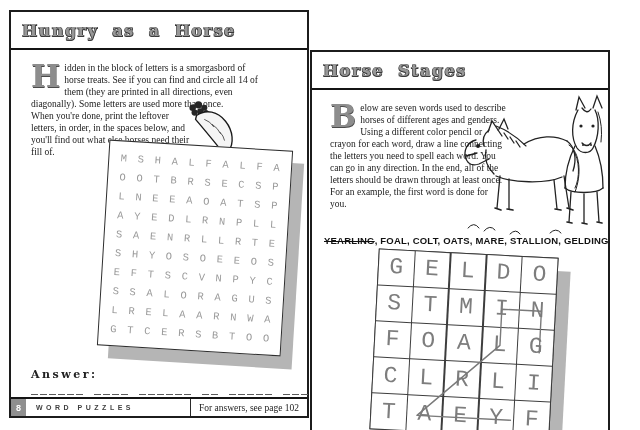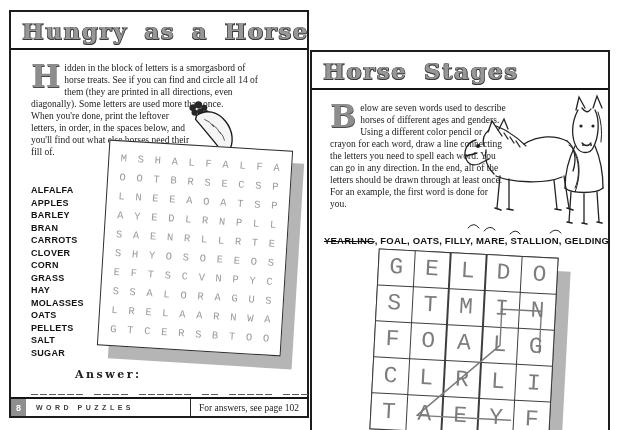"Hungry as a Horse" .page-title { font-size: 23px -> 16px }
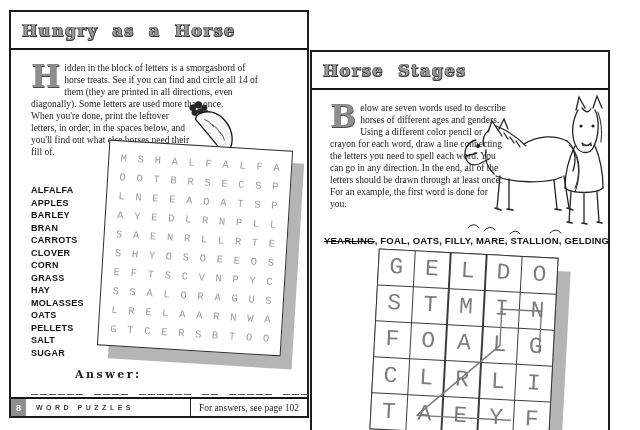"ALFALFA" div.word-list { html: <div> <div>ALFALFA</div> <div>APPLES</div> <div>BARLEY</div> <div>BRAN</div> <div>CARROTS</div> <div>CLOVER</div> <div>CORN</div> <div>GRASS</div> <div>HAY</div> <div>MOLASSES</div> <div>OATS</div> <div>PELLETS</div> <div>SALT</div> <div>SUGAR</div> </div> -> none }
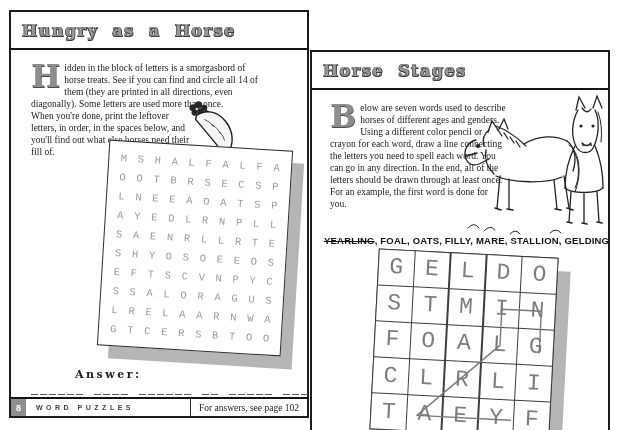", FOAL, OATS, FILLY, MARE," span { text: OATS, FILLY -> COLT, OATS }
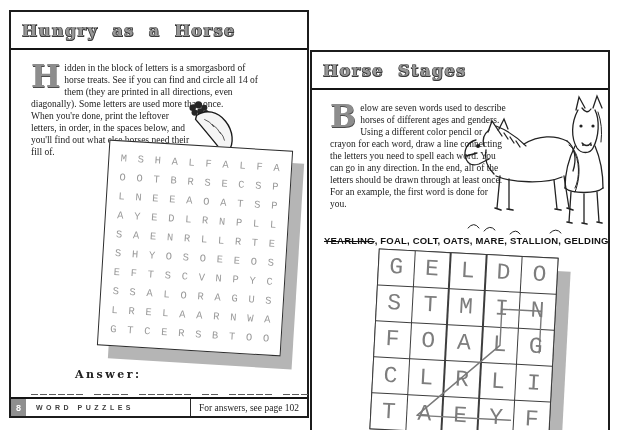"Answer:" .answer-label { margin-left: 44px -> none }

--

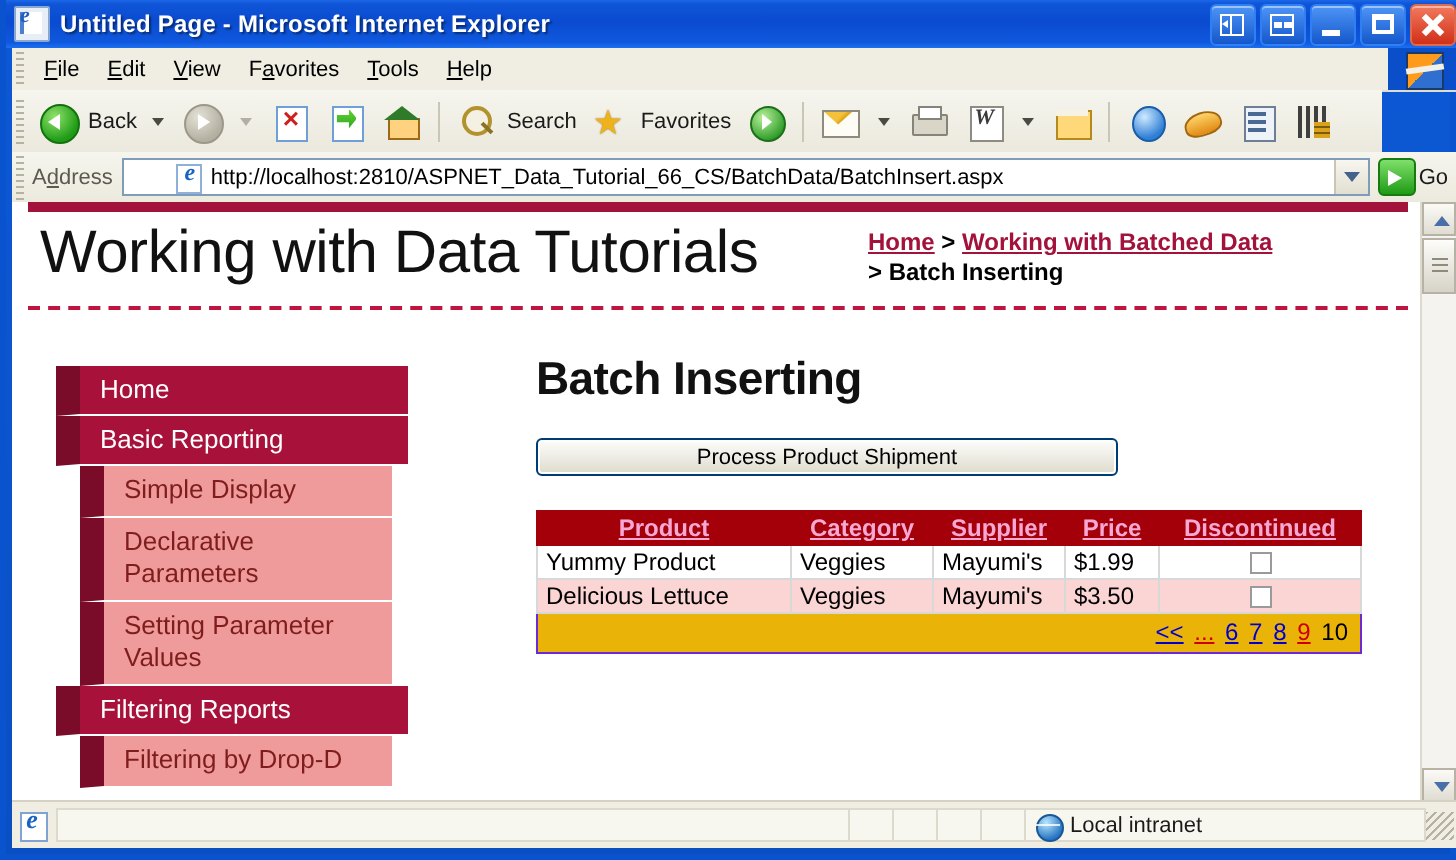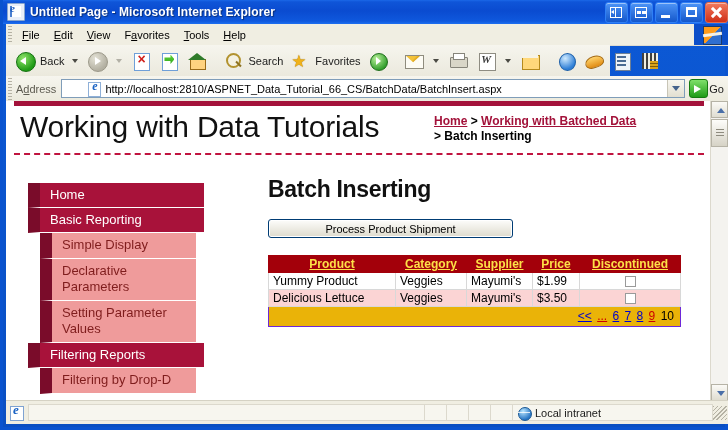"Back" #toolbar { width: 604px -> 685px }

==

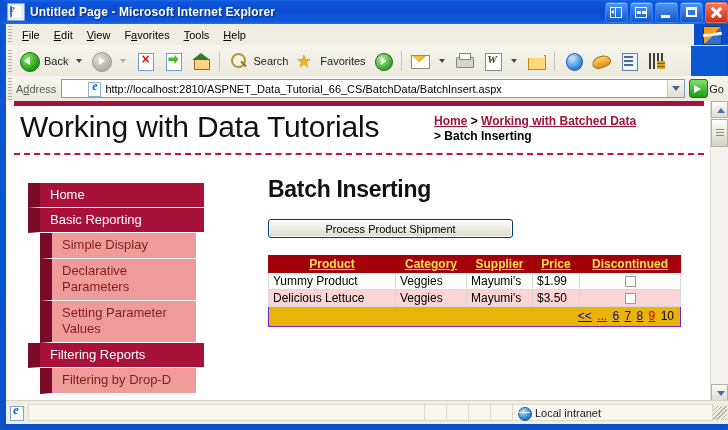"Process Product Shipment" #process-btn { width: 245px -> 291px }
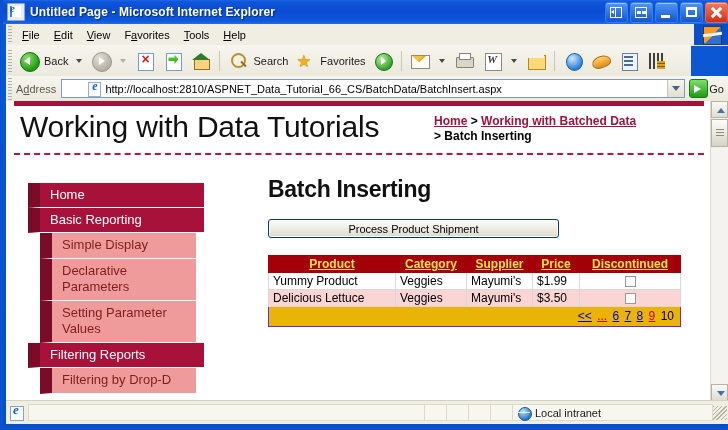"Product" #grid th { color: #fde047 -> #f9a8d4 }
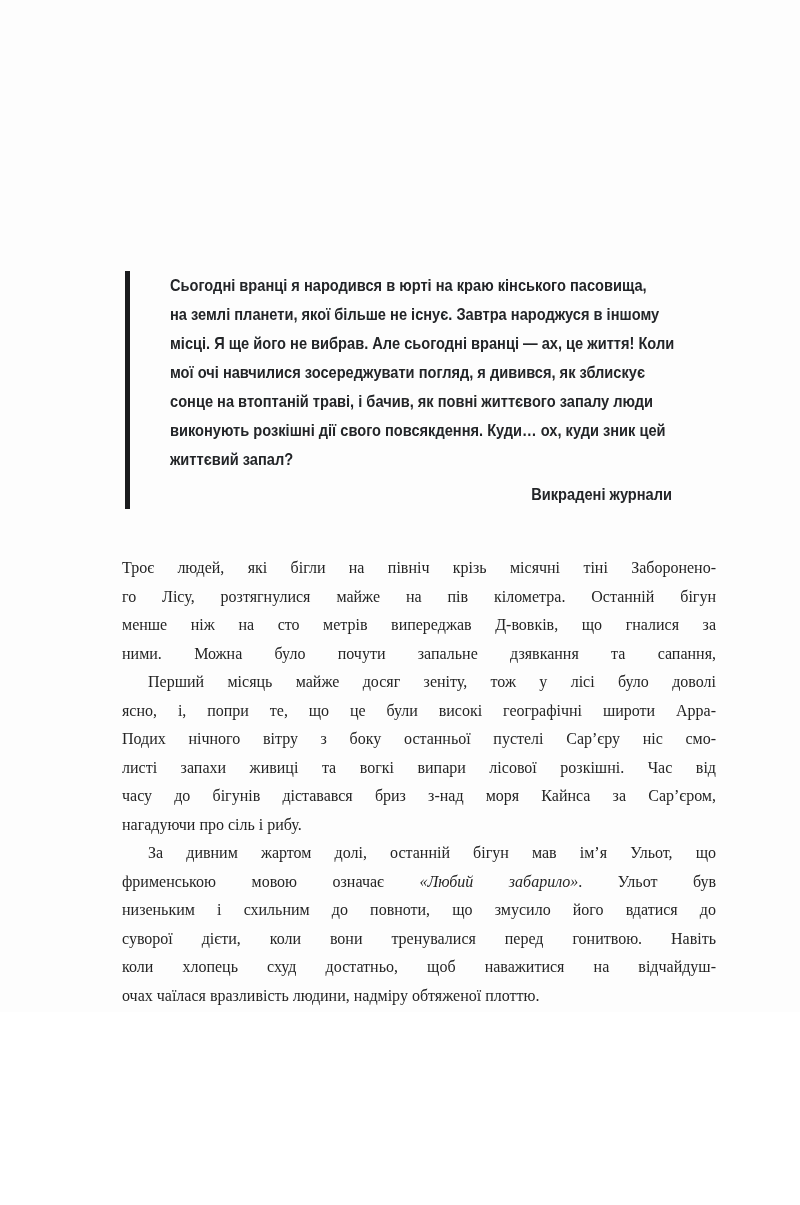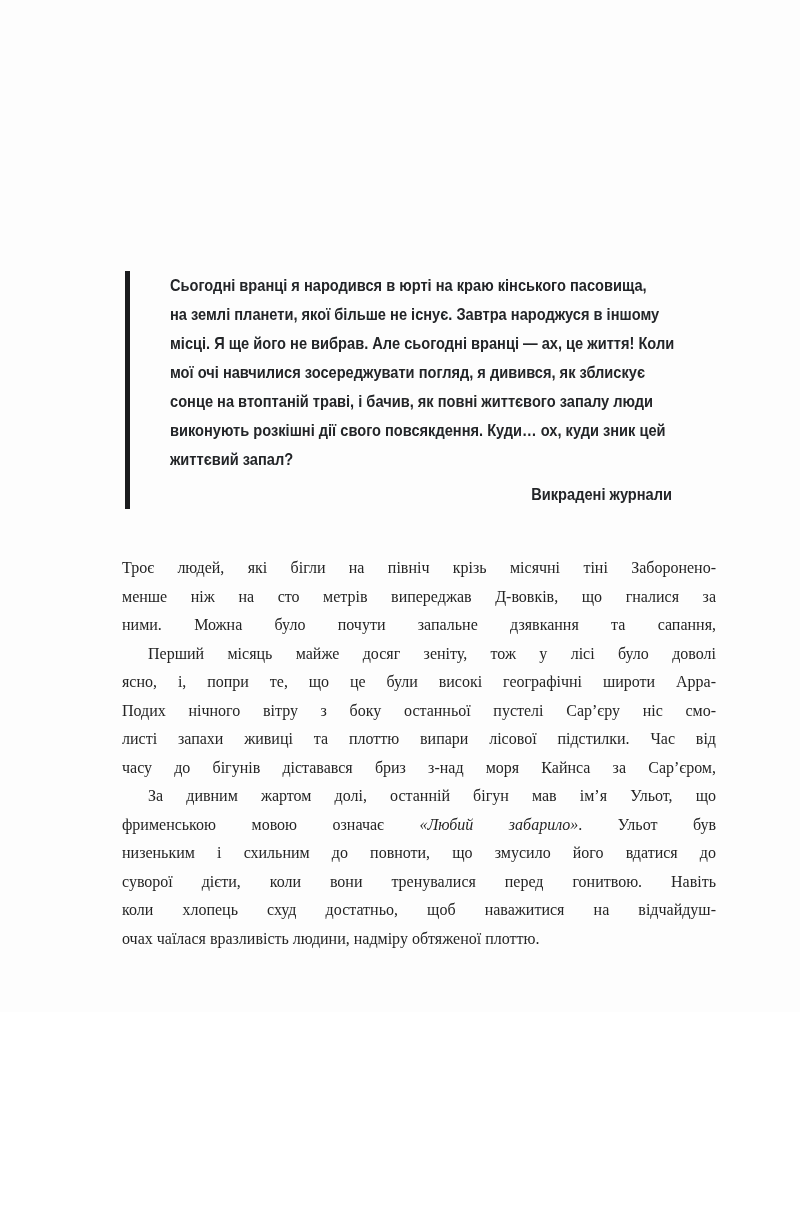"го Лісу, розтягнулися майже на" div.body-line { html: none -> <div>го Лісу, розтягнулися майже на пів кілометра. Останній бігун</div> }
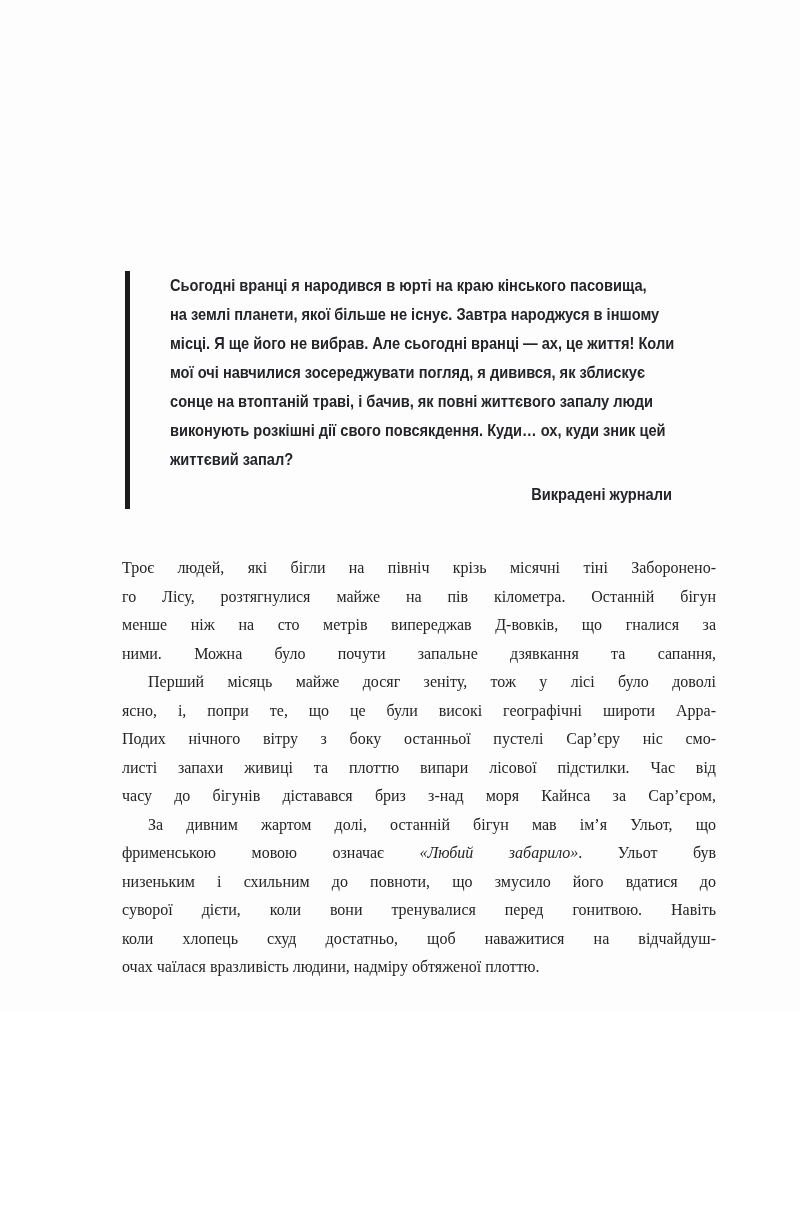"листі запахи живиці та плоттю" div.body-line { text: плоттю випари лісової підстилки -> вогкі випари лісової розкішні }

YOUR GOAL:
Nothing but the lines above from the one that has "font-size: 23px ->" down to the one that has "margin-left: 44px ->" belongs in the answer, copied exactly, without pictures.

SOLUTION TO THIS EXERCISE:
"Hungry as a Horse" .page-title { font-size: 23px -> 16px }
"ALFALFA" div.word-list { html: <div> <div>ALFALFA</div> <div>APPLES</div> <div>BARLEY</div> <div>BRAN</div> <div>CARROTS</div> <div>CLOVER</div> <div>CORN</div> <div>GRASS</div> <div>HAY</div> <div>MOLASSES</div> <div>OATS</div> <div>PELLETS</div> <div>SALT</div> <div>SUGAR</div> </div> -> none }
", FOAL, OATS, FILLY, MARE," span { text: OATS, FILLY -> COLT, OATS }
"Answer:" .answer-label { margin-left: 44px -> none }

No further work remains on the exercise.